The programme "Caid is God" goes out on TG4 on Sunday 22 January at 9.30pm.

Even if you hate football, you'll like this programme. It is about a passionate, lifelong commitment to a cause, a sport, an objective, a topic of discussion, a hero tale, a tale of woe, a tale of jubilation, a thread that binds the men of the parish together.
All the same, there are authentic stories of stabbed footballs, attacked by irate farmers into whose cornfields they – and the boys pursuing them – had strayed once too often.
Tom Long talks of the old days. He remembers a school league final, thirteen a side, in which only one boy had football boots, the other twenty five barefoot. Boys often wore a single sock on their kicking foot, to protect from abrasion by the heavy leather ball. If they had a leather ball, which was a rare enough thing. They tell us how to make a ball out of a pig's bladder, and out of rags and rope. There was no pitch in the parish, they played with coats as goal markers, on the sandbanks behind the strand, in the smell of spearmint and sea. In spite of all this, Ventry always turned out class footballers, the men can name them back through the generations.
There was one who captained Dublin to All Ireland victory in 1944. In those days if your own county didn't select you, you could make yourself available to other counties, so Joe Fitz, then a young Garda, captained Dublin. Times were really different. After the match, he changed, and went on duty at 6pm, and was sent to direct traffic on O'Connell Bridge. The first question he was asked by a member of the public who didn't know him was "Who won the match?"
In the fifties, emigration decimated the parish. Breandán Ó Cíobháin remembers that they had just the makings of a team, and they would gather in Ventry village, watching all corners to see who would arrive, and cheer when they had the fifteen. Tom Long says "There was no point in selecting. You depended on who turned up on the day. And if you were short, you put Johnny Compranny (a local character of whom more later) in goal, his socks pulled over his trousers, and a fag in his mouth."
Tom Shea played on that last Ventry team. He was only fourteen, playing senior, but they were short of men. All the same, they were good. "We wore the Ventry gansey, and we were proud of it," he says. In the end, they had to give up. They could no longer field a team, and neither could  most of the surrounding parishes, so they amalgamated to make the current Gaeltacht club.

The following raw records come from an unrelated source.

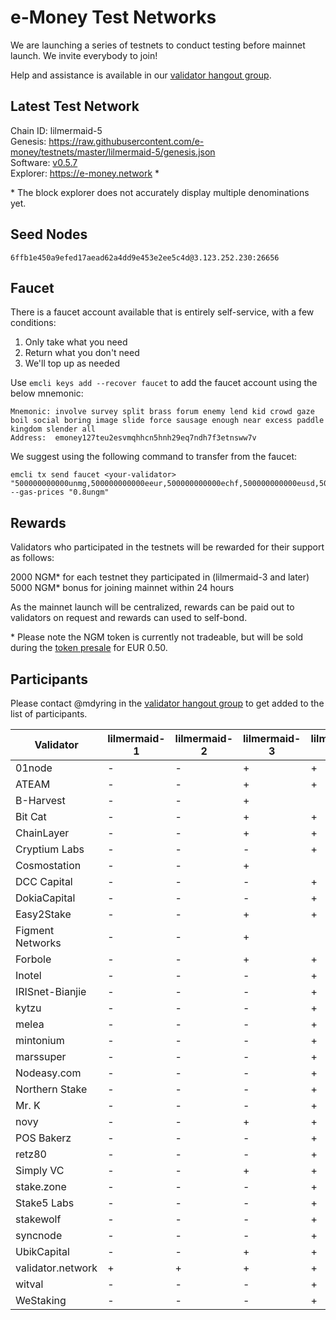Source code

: # e-Money Test Networks

We are launching a series of testnets to conduct testing before mainnet launch. We invite everybody to join!

Help and assistance is available in our [validator hangout group](https://t.me/joinchat/HBB5elfpWv8rADBFhhjbtg).

## Latest Test Network

Chain ID: lilmermaid-5  
Genesis:  https://raw.githubusercontent.com/e-money/testnets/master/lilmermaid-5/genesis.json  
Software: [v0.5.7](https://github.com/e-money/em-ledger/releases/tag/v0.5.7)  
Explorer: https://e-money.network *  

\* The block explorer does not accurately display multiple denominations yet.

## Seed Nodes

```
6ffb1e450a9efed17aead62a4dd9e453e2ee5c4d@3.123.252.230:26656  
```

## Faucet

There is a faucet account available that is entirely self-service, with a few conditions:

1) Only take what you need
2) Return what you don't need
3) We'll top up as needed

Use `emcli keys add --recover faucet` to add the faucet account using the below mnemonic:
```
Mnemonic: involve survey split brass forum enemy lend kid crowd gaze boil social boring image slide force sausage enough near excess paddle kingdom slender all
Address:  emoney127teu2esvmqhhcn5hnh29eq7ndh7f3etnsww7v
```

We suggest using the following command to transfer from the faucet:
```
emcli tx send faucet <your-validator> "500000000000unmg,500000000000eeur,500000000000echf,500000000000eusd,5000000000000ejpy" --gas-prices "0.8ungm"
```

## Rewards

Validators who participated in the testnets will be rewarded for their support as follows:

2000 NGM* for each testnet they participated in (lilmermaid-3 and later)  
5000 NGM* bonus for joining mainnet within 24 hours  

As the mainnet launch will be centralized, rewards can be paid out to validators on request and rewards can used to self-bond.

\* Please note the NGM token is currently not tradeable, but will be sold during the [token presale](https://e-money.com/presale.html) for EUR 0.50. 

## Participants

Please contact @mdyring in the [validator hangout group](https://t.me/joinchat/HBB5elfpWv8rADBFhhjbtg) to get added to the list of participants.

| Validator  | lilmermaid-1 | lilmermaid-2 | lilmermaid-3 | lilmermaid-4 | lilmermaid-5 |
|------------|---------------|--------------|--------------|--------------|--------------|
| 01node | - | - | + | + |  |
| ATEAM | - | - | + | + |  |
| B-Harvest | - | - | + |  |  |
| Bit Cat | - | - | + | + |  |
| ChainLayer | - | - | + | + |  |
| Cryptium Labs | - | - | - | + |  |
| Cosmostation | - | - | + |  |  |
| DCC Capital | - | - | - | + |  |
| DokiaCapital | - | - | - | + |  |
| Easy2Stake | - | - | + | + |  |
| Figment Networks | - | - | + |  |  |
| Forbole | - | - | + | + |  |
| Inotel | - | - | - | + |  |
| IRISnet-Bianjie | - | - | - | + |  |
| kytzu | - | - | - | + |  |
| melea | - | - | - | + |  |
| mintonium | - | - | - | + |  |
| marssuper | - | - | - | + |  |
| Nodeasy.com | - | - | - | + |  |
| Northern Stake | - | - | - | + |  |
| Mr. K | - | - | - | + |  |
| novy | - | - | + | + |  |
| POS Bakerz | - | - | - | + |  |
| retz80 | - | - | - | + |  |
| Simply VC | - | - | + | + |  |
| stake.zone | - | - | - | + |  |
| Stake5 Labs | - | - | - | + |  |
| stakewolf | - | - | - | + |  |
| syncnode | - | - | - | + |  |
| UbikCapital | - | - | + | + |  |
| validator.network | + | + | + | + | + |
| witval | - | - | - | + |  |
| WeStaking | - | - | - | + |  |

"You start with the Club, and you end with the Club," Tomás Ó Sé says. "The club is crucial, it is very important to me." And indeed it is, he comes home from his work in Cork to train and to play.
"Marc was the youngest," his brother Feargal says, "And when he was small he used to annoy us. We'd put him in goal, and then hit him wallops of the ball. He'd often go in home crying, but he'd come back out again, furious, and keep going. I think in the end he was the most dedicated of all of us, and the most skilled."
Liam Rohan remembers when Tomás started out. "One of the selectors was saying to me that maybe he was a bit young," he says. "I said 'Put a Kerry jersey on him, and he'll grow six inches, and play ten times better than he has ever played before.' And I was right."
"The Kerry jersey is no joke," says Tomás. "You are proud to wear it, and as well, other teams are always a bit afraid of it. That's worth a couple of points in any match!"